On 03Jul2016 1556, Terry Reedy wrote:
On 7/3/2016 4:22 PM, Brett Cannon wrote:

So if we really wanted to go this route of breaking out the stdlib, I
think we have two options. One is to have the cpython repo represent the
CPython interpreter and then have a separate stdlib repo. The other
option is to still have cpython represent the interpreter but then each
stdlib module have their own repository.

Option 3 is something in between: groups of stdlib modules in their own
repository.  An obvious example:  a gui group with _tkinter, tkinter,
idlelib, turtle, turtledemo, and their doc files.  Having 100s of
repositories would not work well with with TortoiseHg.


A rough count of how I'd break up the current 3.5 Lib folder (which I happened to have handy) suggests no more than 50 repos. But there'd be no need to have all of them checked out just to build - only the ones you want to modify. And in that case, you'd probably have a stable Python to work against the separate package repo and wouldn't need to clone the core one. (I'm envisioning a build process that generates wheels from online sources and caches them. So updating the stdlib wheel cache would be part of the build process, but then the local wheels are used to install.)

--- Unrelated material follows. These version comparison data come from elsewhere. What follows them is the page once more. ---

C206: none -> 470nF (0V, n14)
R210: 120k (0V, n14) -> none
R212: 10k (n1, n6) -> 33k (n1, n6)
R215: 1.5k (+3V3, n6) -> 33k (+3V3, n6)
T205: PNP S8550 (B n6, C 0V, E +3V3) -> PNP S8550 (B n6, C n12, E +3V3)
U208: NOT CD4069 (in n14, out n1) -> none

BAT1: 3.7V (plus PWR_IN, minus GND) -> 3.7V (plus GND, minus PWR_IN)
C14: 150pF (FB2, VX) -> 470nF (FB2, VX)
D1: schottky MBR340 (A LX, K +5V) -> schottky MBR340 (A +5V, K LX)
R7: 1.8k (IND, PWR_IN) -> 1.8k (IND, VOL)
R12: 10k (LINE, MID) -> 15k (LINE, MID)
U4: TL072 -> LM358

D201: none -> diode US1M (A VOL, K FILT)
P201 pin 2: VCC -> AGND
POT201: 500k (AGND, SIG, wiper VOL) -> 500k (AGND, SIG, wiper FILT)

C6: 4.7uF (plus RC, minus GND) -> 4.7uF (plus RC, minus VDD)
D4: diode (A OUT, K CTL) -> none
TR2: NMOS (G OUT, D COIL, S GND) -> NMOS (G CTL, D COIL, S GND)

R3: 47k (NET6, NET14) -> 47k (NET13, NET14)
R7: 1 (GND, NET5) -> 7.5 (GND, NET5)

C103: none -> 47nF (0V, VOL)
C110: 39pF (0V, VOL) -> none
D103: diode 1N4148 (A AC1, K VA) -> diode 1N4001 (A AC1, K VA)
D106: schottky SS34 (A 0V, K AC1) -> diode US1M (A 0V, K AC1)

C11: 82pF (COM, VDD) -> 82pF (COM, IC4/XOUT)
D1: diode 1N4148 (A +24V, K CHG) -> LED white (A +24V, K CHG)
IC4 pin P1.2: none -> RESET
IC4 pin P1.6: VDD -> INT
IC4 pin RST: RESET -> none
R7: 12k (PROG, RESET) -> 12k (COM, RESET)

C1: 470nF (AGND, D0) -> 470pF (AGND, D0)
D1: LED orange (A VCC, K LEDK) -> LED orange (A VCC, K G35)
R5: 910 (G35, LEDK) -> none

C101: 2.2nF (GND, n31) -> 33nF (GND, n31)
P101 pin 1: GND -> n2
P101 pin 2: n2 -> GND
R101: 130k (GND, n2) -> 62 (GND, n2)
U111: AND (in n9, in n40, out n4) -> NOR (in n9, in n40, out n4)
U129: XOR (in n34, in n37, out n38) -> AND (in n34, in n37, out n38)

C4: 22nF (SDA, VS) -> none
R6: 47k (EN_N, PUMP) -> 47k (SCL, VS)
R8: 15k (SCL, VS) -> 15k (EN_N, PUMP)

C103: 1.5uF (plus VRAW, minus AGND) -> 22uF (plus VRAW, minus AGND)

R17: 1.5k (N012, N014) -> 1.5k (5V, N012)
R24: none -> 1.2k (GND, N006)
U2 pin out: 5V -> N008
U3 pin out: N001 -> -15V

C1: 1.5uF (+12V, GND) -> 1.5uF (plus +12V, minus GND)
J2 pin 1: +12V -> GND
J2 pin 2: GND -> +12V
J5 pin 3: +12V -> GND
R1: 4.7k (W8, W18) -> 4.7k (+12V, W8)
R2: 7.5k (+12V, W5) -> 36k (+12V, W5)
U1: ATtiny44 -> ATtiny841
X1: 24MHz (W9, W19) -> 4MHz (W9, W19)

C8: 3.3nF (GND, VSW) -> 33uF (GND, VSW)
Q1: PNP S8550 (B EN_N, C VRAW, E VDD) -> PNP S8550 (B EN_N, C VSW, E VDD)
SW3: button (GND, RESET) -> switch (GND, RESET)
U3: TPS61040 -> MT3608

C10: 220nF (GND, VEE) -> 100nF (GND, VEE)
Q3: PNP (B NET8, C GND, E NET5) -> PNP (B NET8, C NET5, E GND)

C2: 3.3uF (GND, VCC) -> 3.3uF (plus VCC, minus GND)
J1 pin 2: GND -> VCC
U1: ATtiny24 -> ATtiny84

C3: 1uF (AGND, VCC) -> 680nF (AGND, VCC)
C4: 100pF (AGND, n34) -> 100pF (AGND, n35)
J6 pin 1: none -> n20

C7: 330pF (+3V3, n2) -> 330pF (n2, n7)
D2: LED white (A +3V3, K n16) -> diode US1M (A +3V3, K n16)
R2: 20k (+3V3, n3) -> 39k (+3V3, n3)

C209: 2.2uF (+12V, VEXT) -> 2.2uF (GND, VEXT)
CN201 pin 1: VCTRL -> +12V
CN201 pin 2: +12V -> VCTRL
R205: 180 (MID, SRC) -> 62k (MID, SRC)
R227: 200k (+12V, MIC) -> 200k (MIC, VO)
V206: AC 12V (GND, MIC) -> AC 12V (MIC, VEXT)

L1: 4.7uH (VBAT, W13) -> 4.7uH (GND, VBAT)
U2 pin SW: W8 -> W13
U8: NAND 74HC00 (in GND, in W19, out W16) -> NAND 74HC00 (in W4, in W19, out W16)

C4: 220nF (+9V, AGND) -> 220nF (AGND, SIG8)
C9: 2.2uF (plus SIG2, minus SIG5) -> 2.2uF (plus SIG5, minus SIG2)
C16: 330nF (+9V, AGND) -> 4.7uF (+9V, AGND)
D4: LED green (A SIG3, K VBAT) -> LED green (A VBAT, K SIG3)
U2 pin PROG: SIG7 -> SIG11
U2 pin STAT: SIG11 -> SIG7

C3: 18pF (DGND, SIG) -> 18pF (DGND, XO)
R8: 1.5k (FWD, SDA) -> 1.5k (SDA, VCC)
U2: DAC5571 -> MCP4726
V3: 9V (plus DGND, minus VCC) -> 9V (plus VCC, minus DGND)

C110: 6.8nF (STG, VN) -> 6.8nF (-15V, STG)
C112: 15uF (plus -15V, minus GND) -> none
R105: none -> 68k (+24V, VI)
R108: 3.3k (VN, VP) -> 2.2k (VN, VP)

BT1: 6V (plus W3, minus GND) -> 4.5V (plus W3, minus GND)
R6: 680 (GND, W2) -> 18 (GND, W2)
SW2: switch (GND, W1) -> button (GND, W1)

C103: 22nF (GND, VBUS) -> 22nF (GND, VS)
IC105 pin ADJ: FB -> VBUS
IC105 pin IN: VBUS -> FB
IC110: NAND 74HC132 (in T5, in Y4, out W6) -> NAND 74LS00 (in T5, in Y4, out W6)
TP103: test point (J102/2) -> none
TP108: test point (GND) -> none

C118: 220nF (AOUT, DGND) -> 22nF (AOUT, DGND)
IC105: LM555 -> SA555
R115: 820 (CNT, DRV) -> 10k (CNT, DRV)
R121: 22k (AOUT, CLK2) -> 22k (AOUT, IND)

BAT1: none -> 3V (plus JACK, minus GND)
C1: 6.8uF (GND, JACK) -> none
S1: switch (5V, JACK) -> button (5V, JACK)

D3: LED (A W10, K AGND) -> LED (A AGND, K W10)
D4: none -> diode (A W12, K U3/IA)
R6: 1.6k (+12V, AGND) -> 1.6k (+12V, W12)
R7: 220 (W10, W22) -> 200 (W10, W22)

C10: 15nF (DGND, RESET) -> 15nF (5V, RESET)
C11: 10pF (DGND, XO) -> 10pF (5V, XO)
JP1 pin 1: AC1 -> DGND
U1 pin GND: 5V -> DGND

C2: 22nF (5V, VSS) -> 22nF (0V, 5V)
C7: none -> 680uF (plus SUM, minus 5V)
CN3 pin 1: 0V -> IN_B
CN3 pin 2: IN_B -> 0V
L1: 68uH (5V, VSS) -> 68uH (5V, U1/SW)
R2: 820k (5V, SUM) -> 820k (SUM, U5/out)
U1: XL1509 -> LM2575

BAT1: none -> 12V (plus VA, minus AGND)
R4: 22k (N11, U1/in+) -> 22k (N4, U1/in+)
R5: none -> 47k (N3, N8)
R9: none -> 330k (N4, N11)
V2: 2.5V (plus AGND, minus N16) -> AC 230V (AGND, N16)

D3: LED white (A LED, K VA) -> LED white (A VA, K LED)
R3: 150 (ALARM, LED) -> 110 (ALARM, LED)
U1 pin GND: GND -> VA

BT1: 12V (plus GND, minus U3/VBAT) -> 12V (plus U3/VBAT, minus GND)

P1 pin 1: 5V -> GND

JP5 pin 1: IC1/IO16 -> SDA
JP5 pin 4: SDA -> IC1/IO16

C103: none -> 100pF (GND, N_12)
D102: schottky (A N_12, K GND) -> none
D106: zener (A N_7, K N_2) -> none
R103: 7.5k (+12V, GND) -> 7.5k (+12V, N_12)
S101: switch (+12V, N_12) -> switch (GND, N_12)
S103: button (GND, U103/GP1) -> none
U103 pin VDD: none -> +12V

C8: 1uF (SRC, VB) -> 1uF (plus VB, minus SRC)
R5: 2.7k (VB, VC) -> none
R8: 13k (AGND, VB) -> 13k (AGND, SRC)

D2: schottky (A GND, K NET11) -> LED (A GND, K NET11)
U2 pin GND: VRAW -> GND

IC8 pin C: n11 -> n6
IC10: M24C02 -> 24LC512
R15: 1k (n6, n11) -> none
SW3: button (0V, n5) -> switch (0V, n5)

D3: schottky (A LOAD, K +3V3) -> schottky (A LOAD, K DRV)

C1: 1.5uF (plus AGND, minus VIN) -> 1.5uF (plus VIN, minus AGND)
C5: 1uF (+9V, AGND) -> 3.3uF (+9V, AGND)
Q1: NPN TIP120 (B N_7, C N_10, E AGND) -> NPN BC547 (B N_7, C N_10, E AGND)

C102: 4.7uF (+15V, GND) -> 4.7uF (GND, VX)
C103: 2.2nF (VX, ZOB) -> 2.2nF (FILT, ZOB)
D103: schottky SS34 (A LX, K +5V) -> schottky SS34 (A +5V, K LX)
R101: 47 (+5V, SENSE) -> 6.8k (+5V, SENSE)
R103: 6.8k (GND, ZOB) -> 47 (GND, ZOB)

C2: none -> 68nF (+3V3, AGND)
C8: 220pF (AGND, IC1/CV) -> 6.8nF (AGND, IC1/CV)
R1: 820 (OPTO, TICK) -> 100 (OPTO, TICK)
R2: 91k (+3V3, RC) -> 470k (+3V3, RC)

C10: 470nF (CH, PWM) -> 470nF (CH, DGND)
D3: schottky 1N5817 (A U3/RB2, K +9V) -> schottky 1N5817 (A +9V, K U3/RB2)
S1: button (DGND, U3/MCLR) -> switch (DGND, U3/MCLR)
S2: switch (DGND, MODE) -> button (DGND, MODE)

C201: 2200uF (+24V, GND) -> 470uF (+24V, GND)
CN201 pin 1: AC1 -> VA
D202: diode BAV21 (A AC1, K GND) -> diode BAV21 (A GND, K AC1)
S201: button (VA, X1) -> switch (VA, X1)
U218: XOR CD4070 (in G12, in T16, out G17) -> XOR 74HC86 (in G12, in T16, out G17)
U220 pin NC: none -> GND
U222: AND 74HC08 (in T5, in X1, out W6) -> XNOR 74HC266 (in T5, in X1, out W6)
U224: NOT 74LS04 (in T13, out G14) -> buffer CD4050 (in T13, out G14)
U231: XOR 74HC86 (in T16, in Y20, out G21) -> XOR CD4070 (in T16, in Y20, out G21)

I personally would only have about 5 repos cloned on any of my dev machines (core, ctypes, distutils, possibly tkinter, ssl), as I rarely touch any other packages. (Having those separate from core is mostly for the versioning benefits - I doubt we could ever release Python without them, but it'd be great to be able to update distutils, ctypes or ssl in place with a simple pip/package mgr command.)